Первым, кого они встретили на окраине Мерва, был мужик, работавший в поле у дороги. Он поливал репу. У него на шее висела на ремешке большая печать из обожженной глины с какой-то надписью.
- Эй! - крикнул Сахр. - Что это ты нацепил на свою шею? Амулет, что ли, такой? Не видал.
- Увидишь - на собственной шее. - Мужик сплюнул густую от жары слюну. - Амулет черного Анхро-Маны. «Покорные богу» нацепили. Это значит, что я должен платить им «джизью» - подушный налог и «харадж» - поземельный. А земли у меня - видишь сколько? - поле сорок шагов в длину, пятнадцать в ширину…
- Почему ж ты не снимешь, не кинешь эту дрянь?
- Нельзя, убьют.
- Так. Заклеймили, значит, как скот.
- Для них мы все - скоты, неверные.
«Верующие! Повинуйтесь аллаху, повинуйтесь посланнику его и тем из вас, которые имеют власть», - коран, сура четвертая, стих шестьдесят второй.
…Из четырех «праведных» халифов, правивших после пророка, лишь один Абу-Бекр умер своей смертью. Омар, Осман, Али пали от враждебных рук.
Но при тех четырех еще кое-как соблюдалось предписание четвертой главы корана - о добыче (сура аль-ганимат), по которой добыча распределялась между воинами, Халиф Муавия первым серьезно нарушил эту важнейшую заповедь, потребовав, чтобы в Хорасане не давали в раздел войску золота и драгоценностей, а, собрав все это, отсылали ему в Дамаск.

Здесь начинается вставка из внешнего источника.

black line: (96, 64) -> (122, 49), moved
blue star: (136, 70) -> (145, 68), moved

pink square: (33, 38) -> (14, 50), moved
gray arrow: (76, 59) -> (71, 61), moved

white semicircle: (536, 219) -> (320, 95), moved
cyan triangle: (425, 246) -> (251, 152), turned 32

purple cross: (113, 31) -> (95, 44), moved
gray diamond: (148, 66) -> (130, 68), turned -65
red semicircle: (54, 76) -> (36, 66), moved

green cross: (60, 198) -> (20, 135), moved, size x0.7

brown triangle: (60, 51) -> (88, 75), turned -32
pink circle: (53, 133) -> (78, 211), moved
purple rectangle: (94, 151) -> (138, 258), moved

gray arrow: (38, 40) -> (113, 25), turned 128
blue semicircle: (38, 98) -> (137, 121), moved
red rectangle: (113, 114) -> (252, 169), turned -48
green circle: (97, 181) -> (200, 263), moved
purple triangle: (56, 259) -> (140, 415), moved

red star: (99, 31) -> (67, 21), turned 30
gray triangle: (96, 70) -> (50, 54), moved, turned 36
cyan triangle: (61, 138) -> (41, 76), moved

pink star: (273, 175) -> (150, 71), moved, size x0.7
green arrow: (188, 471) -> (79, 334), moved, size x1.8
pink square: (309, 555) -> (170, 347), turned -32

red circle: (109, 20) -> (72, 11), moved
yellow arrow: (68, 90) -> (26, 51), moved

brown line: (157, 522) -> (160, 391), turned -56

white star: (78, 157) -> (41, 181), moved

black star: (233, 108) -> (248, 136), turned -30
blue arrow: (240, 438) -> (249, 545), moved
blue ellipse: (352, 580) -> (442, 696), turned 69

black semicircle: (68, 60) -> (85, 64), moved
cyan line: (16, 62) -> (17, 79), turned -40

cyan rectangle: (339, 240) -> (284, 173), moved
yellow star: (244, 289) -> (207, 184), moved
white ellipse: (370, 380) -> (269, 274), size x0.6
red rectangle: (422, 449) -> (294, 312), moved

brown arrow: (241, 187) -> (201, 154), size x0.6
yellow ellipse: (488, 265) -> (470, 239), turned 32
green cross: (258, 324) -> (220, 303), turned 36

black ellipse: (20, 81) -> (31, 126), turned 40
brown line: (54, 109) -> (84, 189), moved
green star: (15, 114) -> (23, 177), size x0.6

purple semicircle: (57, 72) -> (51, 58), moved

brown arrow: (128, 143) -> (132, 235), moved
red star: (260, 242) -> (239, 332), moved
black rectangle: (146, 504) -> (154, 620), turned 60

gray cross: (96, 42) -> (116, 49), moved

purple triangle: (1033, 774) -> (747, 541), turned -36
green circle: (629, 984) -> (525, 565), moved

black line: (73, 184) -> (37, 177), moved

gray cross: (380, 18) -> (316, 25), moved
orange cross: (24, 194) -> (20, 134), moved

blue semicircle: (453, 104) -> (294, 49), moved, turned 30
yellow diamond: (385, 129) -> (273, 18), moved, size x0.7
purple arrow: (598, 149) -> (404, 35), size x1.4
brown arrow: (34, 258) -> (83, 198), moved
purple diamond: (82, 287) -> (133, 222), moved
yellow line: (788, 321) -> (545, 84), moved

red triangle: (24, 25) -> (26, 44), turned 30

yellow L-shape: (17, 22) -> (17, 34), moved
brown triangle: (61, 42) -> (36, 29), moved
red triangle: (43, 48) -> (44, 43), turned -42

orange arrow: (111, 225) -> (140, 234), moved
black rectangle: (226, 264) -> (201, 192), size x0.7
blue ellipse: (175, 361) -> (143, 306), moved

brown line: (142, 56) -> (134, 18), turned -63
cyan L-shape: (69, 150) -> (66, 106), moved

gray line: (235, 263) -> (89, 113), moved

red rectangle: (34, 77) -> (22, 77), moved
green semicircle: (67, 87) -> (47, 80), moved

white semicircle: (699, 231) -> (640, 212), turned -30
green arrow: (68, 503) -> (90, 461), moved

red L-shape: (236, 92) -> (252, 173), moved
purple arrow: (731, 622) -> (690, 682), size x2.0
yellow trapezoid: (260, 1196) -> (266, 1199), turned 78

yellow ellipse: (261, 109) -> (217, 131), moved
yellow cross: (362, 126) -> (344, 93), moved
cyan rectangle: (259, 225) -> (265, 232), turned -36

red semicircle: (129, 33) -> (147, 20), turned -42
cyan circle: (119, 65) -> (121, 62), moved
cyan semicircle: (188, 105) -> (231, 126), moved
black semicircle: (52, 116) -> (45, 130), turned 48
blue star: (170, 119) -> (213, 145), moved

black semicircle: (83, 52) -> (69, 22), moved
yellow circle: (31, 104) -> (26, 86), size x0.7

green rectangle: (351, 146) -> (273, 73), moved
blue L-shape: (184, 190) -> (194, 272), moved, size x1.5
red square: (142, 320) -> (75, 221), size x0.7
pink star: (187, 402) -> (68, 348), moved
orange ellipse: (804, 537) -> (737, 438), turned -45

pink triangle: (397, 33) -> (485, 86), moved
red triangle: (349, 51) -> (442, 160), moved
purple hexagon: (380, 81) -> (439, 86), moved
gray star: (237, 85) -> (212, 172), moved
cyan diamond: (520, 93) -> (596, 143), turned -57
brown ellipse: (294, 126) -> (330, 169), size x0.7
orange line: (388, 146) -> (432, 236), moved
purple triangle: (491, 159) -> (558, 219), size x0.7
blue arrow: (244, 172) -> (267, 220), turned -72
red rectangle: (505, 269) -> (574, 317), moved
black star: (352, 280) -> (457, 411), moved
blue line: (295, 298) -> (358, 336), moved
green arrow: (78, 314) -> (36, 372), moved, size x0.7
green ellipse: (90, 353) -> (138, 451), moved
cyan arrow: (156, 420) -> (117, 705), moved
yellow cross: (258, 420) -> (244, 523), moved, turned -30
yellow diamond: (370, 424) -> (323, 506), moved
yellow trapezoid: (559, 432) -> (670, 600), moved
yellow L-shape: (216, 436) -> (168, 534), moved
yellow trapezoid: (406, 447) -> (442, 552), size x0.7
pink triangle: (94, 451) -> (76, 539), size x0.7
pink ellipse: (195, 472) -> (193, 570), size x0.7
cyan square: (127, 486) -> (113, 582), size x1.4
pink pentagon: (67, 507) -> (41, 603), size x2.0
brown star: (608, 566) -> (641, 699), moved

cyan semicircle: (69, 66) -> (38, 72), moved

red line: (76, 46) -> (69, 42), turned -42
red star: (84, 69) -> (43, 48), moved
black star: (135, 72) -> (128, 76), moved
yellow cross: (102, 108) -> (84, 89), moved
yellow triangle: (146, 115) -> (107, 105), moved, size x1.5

Халифы меняются чуть ли не каждый день. И всякий гнет свое. В стране разброд, в войсках - еще больший. И здесь, в Хорасане, как и на родине, идет глухая, но опасная межплеменная грызня. Когда в Хорасан был назначен наместником Абдулла ибн Хазим, - один из предшественников Кутейбы, - воины племени Бакр ибн Ваиля взбунтовались: «Почему эти пожирают Хорасан без нас?»
Теперь стало как будто тише, халифат оправился после восстаний Абдуллы ибн Зубейра в Мекке, Мух-тара в Ираке, сирийских мардаитов.